In developing economies of the world, people erroneously think and believe that it is too hard if not impossible to access and repay mortgage facility.
This view is basically because people sometimes most often lack basic knowledge of mortgage financing. In this write up, we will take you through SEVEN steps that will help you have a sound pre-assessment of yourself.
Check your income: First step is to objectively evaluate and review your monthly income against your expenses. By this, you arrive at your net monthly income.
Check your savings: Second step is to check your savings. Is your savings steady? Sometimes ask yourself ‘’ Am I saving or consuming all my income’’.
Check your credit record: Do you have existing loan(s)? How much of my income is used to service loan(s) every month? Which loan habit should I drop from my financial life? Credit purchases, credit card, credit shopping, constant exposure to micro credit etc.? This questions are necessary owing to the financial fact that you can only use 33.3% of your monthly income to repayment facility except if you are earning above N500,000.00 (by Nigerian Mortgage Refinancing Company (NMRC) underwriting standard). Therefore, if you do have such facilities running ensure you liquidate them and collect letter of non-indebtedness from the institutions.
Prepare your documents: The forth process is preparing and gathering of your documents both financial and employment/identification. This stage is very essential though sometimes you may not know the expected documents. However, you can contact a mortgage institution for clarification on needed documents.
Determine your down payment: This stage is essentially important because it contains sufficient condition for capacity testing in mortgage financing. It is called equity contribution it is that percentage of the cost of the property that you are expected to put down at the onset. It is your stake in the property. It ranges from 20% to 30% of the cost of the property (NMRC underwriting standard). However you can contribution above the standard which reduces your repayment amount.

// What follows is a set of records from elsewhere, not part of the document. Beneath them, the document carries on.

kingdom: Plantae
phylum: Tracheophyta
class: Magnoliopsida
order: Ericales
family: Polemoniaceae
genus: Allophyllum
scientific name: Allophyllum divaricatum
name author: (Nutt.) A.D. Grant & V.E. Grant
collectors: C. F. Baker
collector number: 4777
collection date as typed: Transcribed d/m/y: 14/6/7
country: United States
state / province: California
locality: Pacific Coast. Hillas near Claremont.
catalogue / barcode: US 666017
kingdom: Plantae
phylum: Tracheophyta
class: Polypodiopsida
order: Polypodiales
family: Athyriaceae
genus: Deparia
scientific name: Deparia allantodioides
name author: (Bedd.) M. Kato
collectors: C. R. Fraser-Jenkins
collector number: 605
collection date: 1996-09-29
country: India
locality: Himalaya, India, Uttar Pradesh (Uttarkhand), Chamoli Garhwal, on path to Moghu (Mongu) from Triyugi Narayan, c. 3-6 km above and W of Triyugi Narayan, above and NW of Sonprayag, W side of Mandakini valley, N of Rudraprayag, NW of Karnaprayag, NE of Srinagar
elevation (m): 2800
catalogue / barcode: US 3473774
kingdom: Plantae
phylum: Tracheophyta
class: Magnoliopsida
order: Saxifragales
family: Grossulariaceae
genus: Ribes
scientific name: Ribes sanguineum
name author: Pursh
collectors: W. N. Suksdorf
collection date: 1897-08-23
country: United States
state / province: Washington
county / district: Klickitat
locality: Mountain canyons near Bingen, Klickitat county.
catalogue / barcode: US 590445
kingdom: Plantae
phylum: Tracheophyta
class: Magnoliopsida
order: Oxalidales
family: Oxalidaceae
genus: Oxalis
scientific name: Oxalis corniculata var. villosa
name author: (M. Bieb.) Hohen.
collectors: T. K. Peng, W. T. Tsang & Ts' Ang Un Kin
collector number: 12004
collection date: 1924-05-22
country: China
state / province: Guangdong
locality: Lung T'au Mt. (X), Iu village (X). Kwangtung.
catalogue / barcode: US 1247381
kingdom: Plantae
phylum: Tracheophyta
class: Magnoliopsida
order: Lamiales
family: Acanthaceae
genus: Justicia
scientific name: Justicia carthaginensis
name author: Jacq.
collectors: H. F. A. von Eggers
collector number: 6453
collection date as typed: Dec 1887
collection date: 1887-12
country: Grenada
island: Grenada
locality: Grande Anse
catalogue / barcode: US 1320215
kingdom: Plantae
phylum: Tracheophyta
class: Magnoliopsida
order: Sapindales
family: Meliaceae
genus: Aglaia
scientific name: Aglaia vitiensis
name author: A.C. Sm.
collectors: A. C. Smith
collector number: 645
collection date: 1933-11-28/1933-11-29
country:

Identify a property: At this point, having ascertain your income, savings, credit exposure, repayment (which falls within 33.3% of your monthly income) and documentation. It is advisable to start your search for property that falls within your income and repayment ability. Property search can be done via property agents, property magazines, internet, mortgage bank websites etc.
Contact a Mortgage bank: This is the push stage where it is essential for you to contact a mortgage bank for further information on the facility you are looking at.